(Dataset records)

————

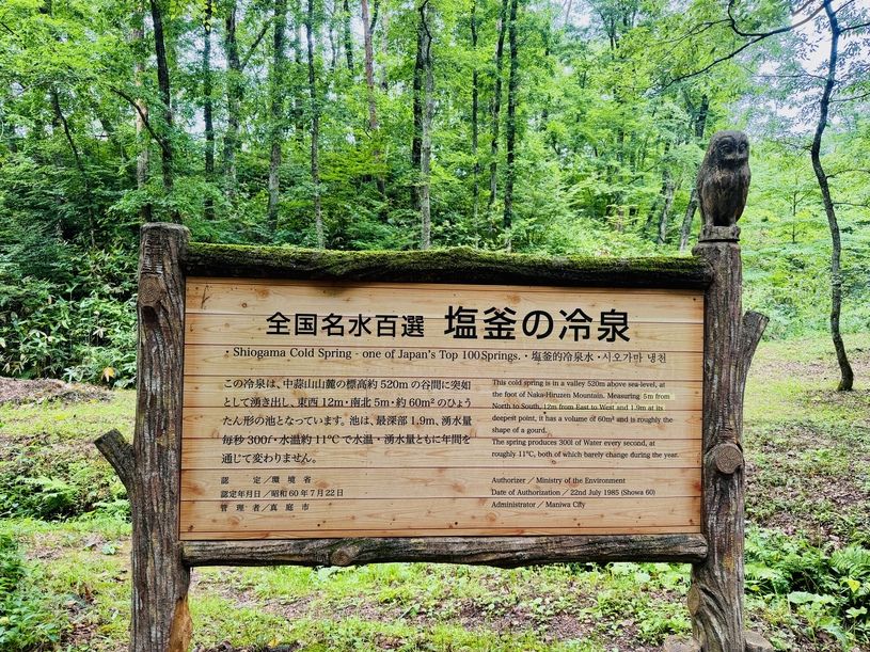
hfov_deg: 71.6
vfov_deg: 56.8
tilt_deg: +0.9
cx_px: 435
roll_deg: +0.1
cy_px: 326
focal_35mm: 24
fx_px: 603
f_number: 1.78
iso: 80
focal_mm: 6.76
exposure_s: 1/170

————

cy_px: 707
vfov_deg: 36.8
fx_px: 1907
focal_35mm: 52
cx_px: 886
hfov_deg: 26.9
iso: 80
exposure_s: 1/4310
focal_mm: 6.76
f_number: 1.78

————

● **BRIEF**
In your answer, include only the lines above starting at the line that holds "hfov_deg: 71.6" and ending at the line that holds "exposure_s: 1/170", copied exactly.

● **RESPONSE BOX**
hfov_deg: 71.6
vfov_deg: 56.8
tilt_deg: +0.9
cx_px: 435
roll_deg: +0.1
cy_px: 326
focal_35mm: 24
fx_px: 603
f_number: 1.78
iso: 80
focal_mm: 6.76
exposure_s: 1/170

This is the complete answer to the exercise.